The U.S. Senate on Tuesday easily confirmed Georgia Court of Appeals Judge Elizabeth Branch to a lifetime position on a powerful Atlanta-based federal appeals court.
Senators voted 73-23 to seat Branch on the 11th U.S. Circuit Court of Appeals, the 12-judge panel one step below the Supreme Court that has jurisdiction over Georgia, Alabama and Florida. All dissenting votes came from Democrats.
The Trump administration tapped the Fulton County native in September to replace Judge Frank Hull, a Clinton appointee who announced she was taking senior status. The 11th District in recent years has ruled on hot-button issues such as voting rights and the death penalty.
Gov. Nathan Deal appointed Branch to the state Appeals Court in 2012. She attracted attention in 2016 for an opinion that found “upskirting,” the secret videotaping of a person’s genitals in a public place, can’t be prosecuted as a crime because Georgia’s decades-old laws didn’t account for criminal acts committed with modern technology.
Branch breezed through her confirmation hearing in December, during which she told senators she would "do equal justice to the rich and the poor" and faithfully apply the law.
She told senators she considers herself an “originalist” and a “textualist,” legal philosophies often associated with conservative jurists. That is, she thinks the words in the Constitution should be interpreted as they were intended to mean when they were written. She also said she will look to the plain text of the Constitution to help guide her when rendering a decision.

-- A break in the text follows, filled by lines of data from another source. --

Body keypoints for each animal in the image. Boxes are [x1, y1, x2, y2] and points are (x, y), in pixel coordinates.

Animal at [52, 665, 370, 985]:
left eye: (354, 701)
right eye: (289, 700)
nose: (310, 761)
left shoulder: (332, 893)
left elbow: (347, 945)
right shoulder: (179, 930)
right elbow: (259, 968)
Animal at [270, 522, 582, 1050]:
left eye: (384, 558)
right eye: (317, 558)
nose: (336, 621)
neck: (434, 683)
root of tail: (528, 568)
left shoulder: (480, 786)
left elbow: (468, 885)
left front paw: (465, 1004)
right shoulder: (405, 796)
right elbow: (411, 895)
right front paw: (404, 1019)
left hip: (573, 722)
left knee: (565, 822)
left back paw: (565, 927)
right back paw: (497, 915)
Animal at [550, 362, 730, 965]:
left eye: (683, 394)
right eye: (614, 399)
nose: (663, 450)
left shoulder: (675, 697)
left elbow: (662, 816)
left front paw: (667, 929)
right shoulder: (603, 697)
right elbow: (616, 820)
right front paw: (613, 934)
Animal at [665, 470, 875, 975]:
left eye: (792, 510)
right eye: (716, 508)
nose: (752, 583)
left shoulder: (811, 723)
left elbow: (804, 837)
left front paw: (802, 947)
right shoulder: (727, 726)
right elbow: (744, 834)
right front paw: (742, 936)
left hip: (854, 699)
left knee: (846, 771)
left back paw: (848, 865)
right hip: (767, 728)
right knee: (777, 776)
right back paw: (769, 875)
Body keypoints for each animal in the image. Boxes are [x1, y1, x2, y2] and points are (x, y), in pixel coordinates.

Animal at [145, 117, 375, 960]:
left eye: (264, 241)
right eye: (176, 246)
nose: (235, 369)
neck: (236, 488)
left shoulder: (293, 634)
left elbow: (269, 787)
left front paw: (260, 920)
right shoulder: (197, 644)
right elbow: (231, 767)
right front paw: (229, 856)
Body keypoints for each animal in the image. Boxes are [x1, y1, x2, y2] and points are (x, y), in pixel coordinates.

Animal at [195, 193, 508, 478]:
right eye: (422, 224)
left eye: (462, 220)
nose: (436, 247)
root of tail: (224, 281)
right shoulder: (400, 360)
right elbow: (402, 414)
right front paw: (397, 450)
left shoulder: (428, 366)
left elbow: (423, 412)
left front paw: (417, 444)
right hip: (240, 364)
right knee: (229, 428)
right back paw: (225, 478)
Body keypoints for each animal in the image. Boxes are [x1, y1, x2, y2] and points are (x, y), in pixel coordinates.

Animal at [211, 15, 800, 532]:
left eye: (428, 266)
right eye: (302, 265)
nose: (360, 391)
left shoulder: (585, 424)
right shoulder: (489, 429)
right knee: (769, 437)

Branch had previously spent years as a commercial litigator in Atlanta and completed a four-year stint with the George W. Bush administration.
The Senate’s vote came roughly 24 hours after the chamber kicked off debate on Branch’s nomination. That, however, was largely a formality: Only two senators took to the floor to discuss Branch’s qualifications.
Georgia U.S. Sen. Johnny Isakson was one them. The Republican, who with U.S. Sen. David Perdue vetted Georgia judicial candidates for the Trump administration, said Branch once worked for the law firm that had represented the real estate company once owned by him and his father.
“She’s a great individual in our state and served a great service to our state and will be a great judge for the United States of America,” he said.
Senate Majority Leader Mitch McConnell called Branch “another fine candidate to serve on the federal bench.”
The Senate has plans in the days ahead to debate and vote on the nomination of one of Branch’s colleagues on the Georgia Court of Appeals, Tripp Self, to fill an opening on the U.S. District Court in Macon.